### [Work instructions]
Reproduce each of the following lines without any change.

### [The data]

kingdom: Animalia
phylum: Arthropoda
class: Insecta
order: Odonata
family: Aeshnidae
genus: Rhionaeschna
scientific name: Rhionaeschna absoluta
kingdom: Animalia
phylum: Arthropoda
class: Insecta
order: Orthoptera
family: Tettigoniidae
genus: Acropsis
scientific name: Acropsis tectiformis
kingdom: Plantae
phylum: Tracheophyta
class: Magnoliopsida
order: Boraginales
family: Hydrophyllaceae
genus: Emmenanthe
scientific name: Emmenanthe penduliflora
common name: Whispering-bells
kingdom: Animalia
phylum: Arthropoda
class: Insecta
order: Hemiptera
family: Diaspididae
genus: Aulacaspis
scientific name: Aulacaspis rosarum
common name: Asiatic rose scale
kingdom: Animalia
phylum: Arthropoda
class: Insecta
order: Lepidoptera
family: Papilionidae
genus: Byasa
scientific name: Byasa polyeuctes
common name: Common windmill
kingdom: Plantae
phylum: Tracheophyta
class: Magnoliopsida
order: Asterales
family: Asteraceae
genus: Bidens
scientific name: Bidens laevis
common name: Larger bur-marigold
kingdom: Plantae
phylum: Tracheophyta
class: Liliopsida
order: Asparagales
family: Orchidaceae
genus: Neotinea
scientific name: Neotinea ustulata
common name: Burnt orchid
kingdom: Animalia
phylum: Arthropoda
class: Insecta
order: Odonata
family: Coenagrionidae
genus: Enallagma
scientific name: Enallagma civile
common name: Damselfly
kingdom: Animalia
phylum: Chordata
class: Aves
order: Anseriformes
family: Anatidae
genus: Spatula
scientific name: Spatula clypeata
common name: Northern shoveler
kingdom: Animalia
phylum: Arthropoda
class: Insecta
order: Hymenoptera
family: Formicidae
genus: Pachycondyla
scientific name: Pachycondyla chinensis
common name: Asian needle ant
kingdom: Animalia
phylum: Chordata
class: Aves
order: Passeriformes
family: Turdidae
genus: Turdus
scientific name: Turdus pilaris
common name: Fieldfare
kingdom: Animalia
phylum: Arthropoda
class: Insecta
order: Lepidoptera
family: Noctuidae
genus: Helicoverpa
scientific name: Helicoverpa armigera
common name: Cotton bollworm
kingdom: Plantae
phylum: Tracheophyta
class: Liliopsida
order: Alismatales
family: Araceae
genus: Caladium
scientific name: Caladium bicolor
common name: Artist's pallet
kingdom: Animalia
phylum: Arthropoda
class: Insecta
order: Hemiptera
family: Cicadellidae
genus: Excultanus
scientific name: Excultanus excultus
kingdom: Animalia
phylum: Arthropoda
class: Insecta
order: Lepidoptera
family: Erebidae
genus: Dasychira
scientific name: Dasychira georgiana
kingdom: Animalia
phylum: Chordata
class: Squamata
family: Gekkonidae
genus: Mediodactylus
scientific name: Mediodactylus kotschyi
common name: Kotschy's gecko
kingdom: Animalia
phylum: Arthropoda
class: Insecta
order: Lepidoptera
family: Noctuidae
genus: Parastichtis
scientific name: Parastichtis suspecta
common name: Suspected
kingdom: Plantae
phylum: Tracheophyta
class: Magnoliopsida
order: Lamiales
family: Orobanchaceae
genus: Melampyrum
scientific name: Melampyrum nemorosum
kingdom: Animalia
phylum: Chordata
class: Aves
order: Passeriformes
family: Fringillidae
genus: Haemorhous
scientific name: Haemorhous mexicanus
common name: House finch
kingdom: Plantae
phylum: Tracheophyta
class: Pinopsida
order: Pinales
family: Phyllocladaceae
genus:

### [Solved exercise]
kingdom: Animalia
phylum: Arthropoda
class: Insecta
order: Odonata
family: Aeshnidae
genus: Rhionaeschna
scientific name: Rhionaeschna absoluta
kingdom: Animalia
phylum: Arthropoda
class: Insecta
order: Orthoptera
family: Tettigoniidae
genus: Acropsis
scientific name: Acropsis tectiformis
kingdom: Plantae
phylum: Tracheophyta
class: Magnoliopsida
order: Boraginales
family: Hydrophyllaceae
genus: Emmenanthe
scientific name: Emmenanthe penduliflora
common name: Whispering-bells
kingdom: Animalia
phylum: Arthropoda
class: Insecta
order: Hemiptera
family: Diaspididae
genus: Aulacaspis
scientific name: Aulacaspis rosarum
common name: Asiatic rose scale
kingdom: Animalia
phylum: Arthropoda
class: Insecta
order: Lepidoptera
family: Papilionidae
genus: Byasa
scientific name: Byasa polyeuctes
common name: Common windmill
kingdom: Plantae
phylum: Tracheophyta
class: Magnoliopsida
order: Asterales
family: Asteraceae
genus: Bidens
scientific name: Bidens laevis
common name: Larger bur-marigold
kingdom: Plantae
phylum: Tracheophyta
class: Liliopsida
order: Asparagales
family: Orchidaceae
genus: Neotinea
scientific name: Neotinea ustulata
common name: Burnt orchid
kingdom: Animalia
phylum: Arthropoda
class: Insecta
order: Odonata
family: Coenagrionidae
genus: Enallagma
scientific name: Enallagma civile
common name: Damselfly
kingdom: Animalia
phylum: Chordata
class: Aves
order: Anseriformes
family: Anatidae
genus: Spatula
scientific name: Spatula clypeata
common name: Northern shoveler
kingdom: Animalia
phylum: Arthropoda
class: Insecta
order: Hymenoptera
family: Formicidae
genus: Pachycondyla
scientific name: Pachycondyla chinensis
common name: Asian needle ant
kingdom: Animalia
phylum: Chordata
class: Aves
order: Passeriformes
family: Turdidae
genus: Turdus
scientific name: Turdus pilaris
common name: Fieldfare
kingdom: Animalia
phylum: Arthropoda
class: Insecta
order: Lepidoptera
family: Noctuidae
genus: Helicoverpa
scientific name: Helicoverpa armigera
common name: Cotton bollworm
kingdom: Plantae
phylum: Tracheophyta
class: Liliopsida
order: Alismatales
family: Araceae
genus: Caladium
scientific name: Caladium bicolor
common name: Artist's pallet
kingdom: Animalia
phylum: Arthropoda
class: Insecta
order: Hemiptera
family: Cicadellidae
genus: Excultanus
scientific name: Excultanus excultus
kingdom: Animalia
phylum: Arthropoda
class: Insecta
order: Lepidoptera
family: Erebidae
genus: Dasychira
scientific name: Dasychira georgiana
kingdom: Animalia
phylum: Chordata
class: Squamata
family: Gekkonidae
genus: Mediodactylus
scientific name: Mediodactylus kotschyi
common name: Kotschy's gecko
kingdom: Animalia
phylum: Arthropoda
class: Insecta
order: Lepidoptera
family: Noctuidae
genus: Parastichtis
scientific name: Parastichtis suspecta
common name: Suspected
kingdom: Plantae
phylum: Tracheophyta
class: Magnoliopsida
order: Lamiales
family: Orobanchaceae
genus: Melampyrum
scientific name: Melampyrum nemorosum
kingdom: Animalia
phylum: Chordata
class: Aves
order: Passeriformes
family: Fringillidae
genus: Haemorhous
scientific name: Haemorhous mexicanus
common name: House finch
kingdom: Plantae
phylum: Tracheophyta
class: Pinopsida
order: Pinales
family: Phyllocladaceae
genus:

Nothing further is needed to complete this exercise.